U.S.-China Institute at Bryant University

China Blog

Day 1 - Travel

Bryant students who have traveled with me in Europe or in China over the past few years can testify that I really do believe in thorough preparation for travel. Knowing where you’re going, and what you want to accomplish saves time, and it also helps you get to places and see things you’ll miss when you just go with the flow. Guidebooks, travel blogs, visitor reviews, and your travel itinerary – these are the tools that get us beyond the tedium, confusion, exhaustion, and boredom that are among the most frustrating perils of travel. Personally, I live in fear of coming home to hear a chorus of people saying, “you walked right past the best things!” I genuinely enjoy new sites and new experiences, but I want to have some sense of what to expect.

This is my fourth trip to China. So far, I’ve enjoyed every minute of my travel in China. On the first visit I realized we can never “see it all.” More importantly, I think, as a professional historian I was stunned to discover that I had so much to learn about how the Chinese understand their own history. The Opium War Museum in Humen Town in Dongguan particularly impressed me on this point. The Chinese have very definite views on the significance of the Opium War, where the war came from, and what happened as a resulted from their interactions with the West during the 19 th century. Those Chinese views are strikingly different from what appears in most western histories – and what had appeared in the textbooks I’ve used teaching world history.
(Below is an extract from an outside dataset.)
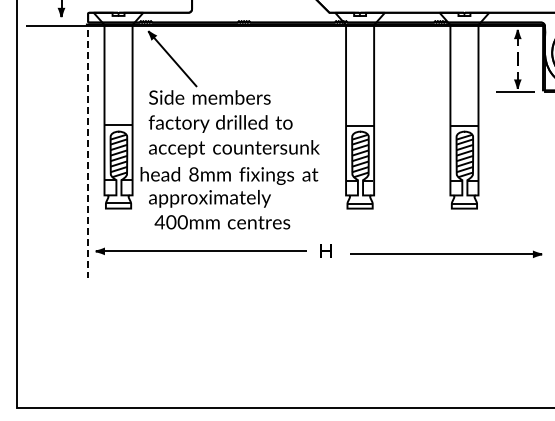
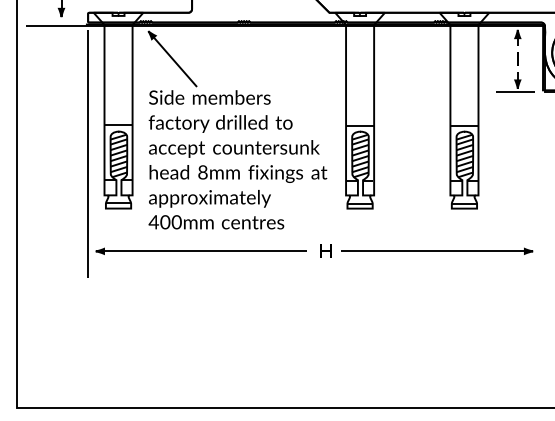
line at (88, 154): dashed -> solid
text at (229, 175) position: (229, 175) -> (238, 173)
text at (222, 222) position: (222, 222) -> (216, 222)
part at (446, 253) position: (446, 253) -> (437, 250)
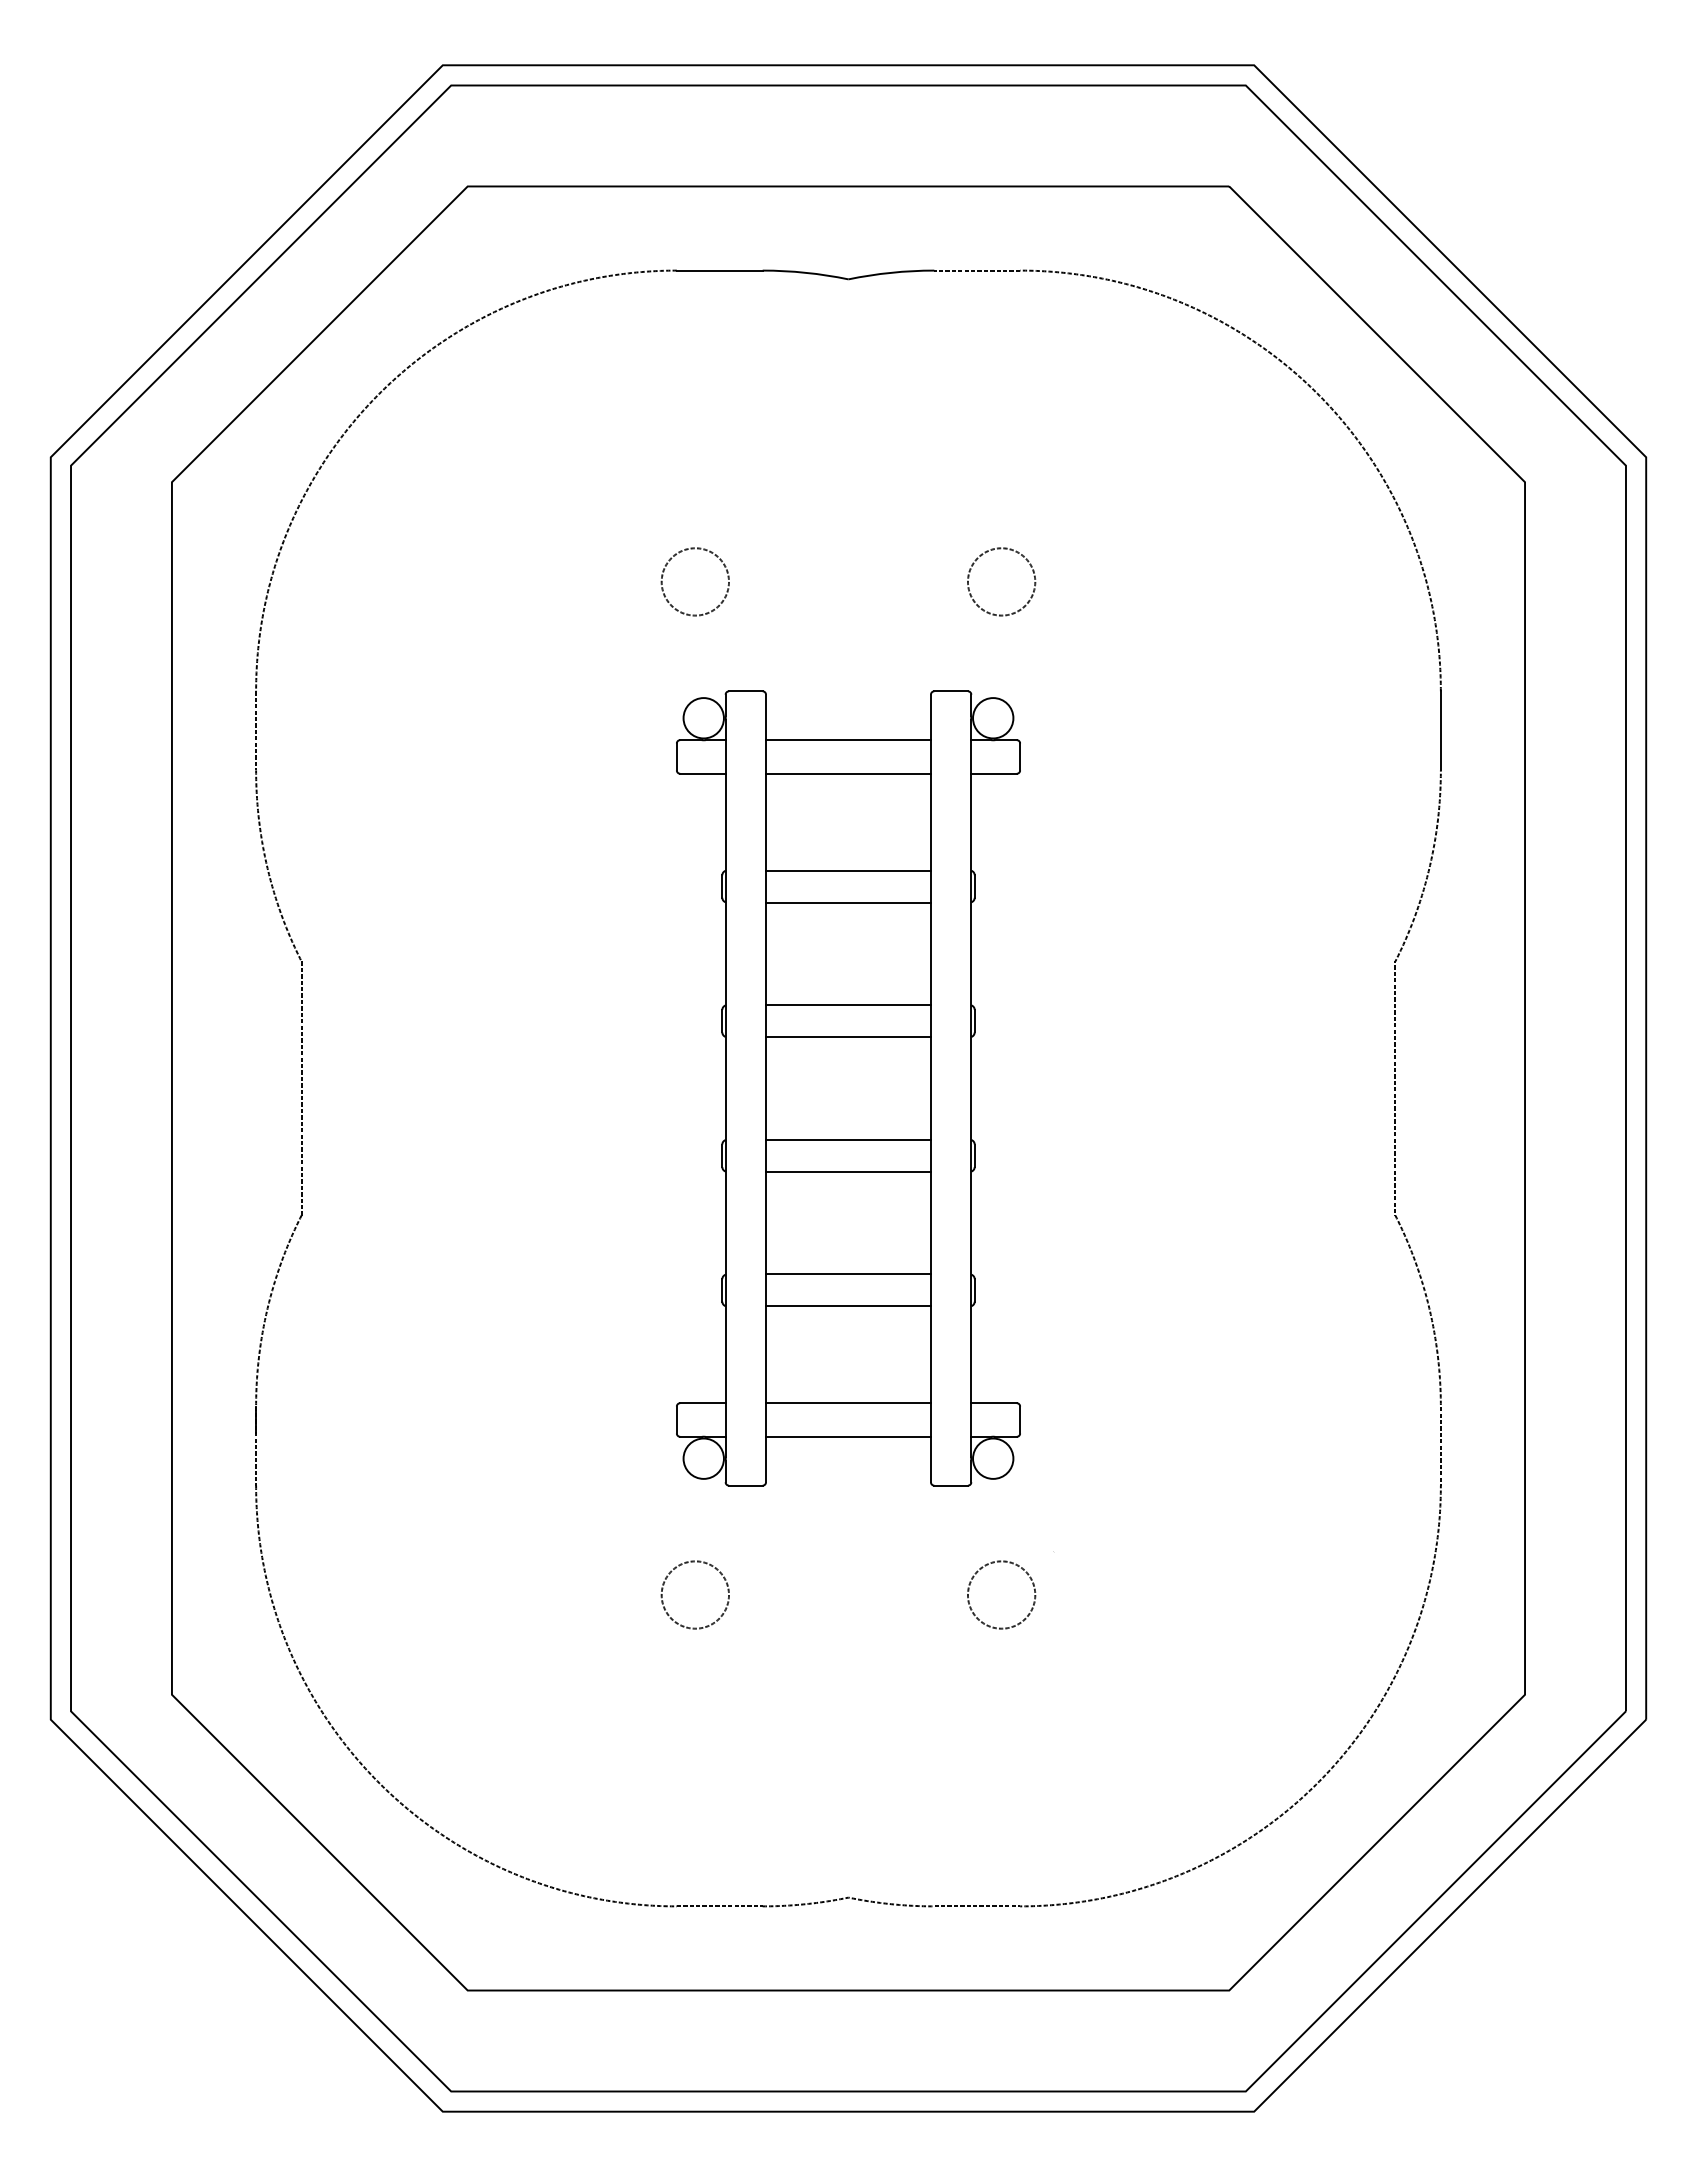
The memorial to Lin Zexu at the Opium War Museum. Lin was the provincial administrator who worked to eliminate the opium trade. For his trouble, the Qing demoted him and exiled him to the frontier. In the Chinese account, Lin Zexu is the unsung hero and supreme patriot of the Opium Wars.

Returning from that first trip, I enrolled in a Chinese class at Bryant, and I began a reading program trying to understand how the Chinese see their own history. On that point, I need to make a brief disclaimer. I didn’t come home thinking that, as a historian, I would shift my focus to China. My own background as an historian lies in early-modern Europe, the history of science and technology, and U.S. industrialization. To get even a basic grasp of Chinese history would mean a complete “reset” of my academic life. Not possible!

Instead, what I set out to do involves using my knowledge of Western Civilization as a reference point for trying to understand how the Chinese see their own history and culture. This is enough of a task! The Chinese express a very complicated set of views on their own history. At once, we need to understand the depth of this history in order to understand China, but we should not dwell to much on the events, or the details, of history, especially the modern history of China. For the Chinese, the past shapes what’s possible in modern China, but it is also something we need to put aside as we try to understand what’s happening in contemporary culture.

As part of my preparations for this trip I tried to talk with friends and colleagues who grew up in China, asking what they can tell those of us who did not about how we should understand modern China. More particularly, I asked what it is they would suggest as the most important thing for a first time visitor to China should understand? What do the Chinese really want us to see in their history and culture?

The memorial to the forces that opposed the British during the First Opium War, 1839-1842. According to the Chinese view, the Qing left these patriots unsupported, without reinforcements or adequate supplies.

These seemed like simple questions. In several instances, however, they produced extensive discussions, even becoming an ongoing dialogue in some cases.

So, what should outsiders understand about the ways the contemporary Chinese present their history and themselves to the world? Overall – as I thought about the World Confucian Conference in Qufu -- three key points emerged:

  • Visitors need to understand that the history of China is very deep. Everything that happens in modern China has referential dimensions shaped by that fact.
  • It is Chinese culture that shapes contemporary events. History and culture are parallel dimensions. They are not the same. They exist together, but in the end it is the culture that governs. People can ignore, or forget, the history. Even so, the habits of thinking and ways of doing are firmly imprinted on the Chinese people.
  • The Chinese are masters at performance, presentation, and the creation of illusion. They can make you see anything they want you to see.
Perhaps I’ve been naïve, but when these three points came together they seemed to clarify a number of points about things we “outsiders” see when we visit China. Perhaps the most important of those is the way in which the struggles over some troubling moments in China’s modern history are playing themselves out in a redefinition of the relations between culture and history. The same person who pointed to the depth of China’s history as an inescapable point for understanding modern China also told me that China’s culture is currently undergoing dramatic transformations – “transformations you can see every day.” At first, the seeming contradiction of these two points surprised me, but as I’ve thought more about this, I think that maybe these ideas are not so far apart. Certainly, the tension between China’s history and the scope of cultural change is something that I want to look for over the next two weeks.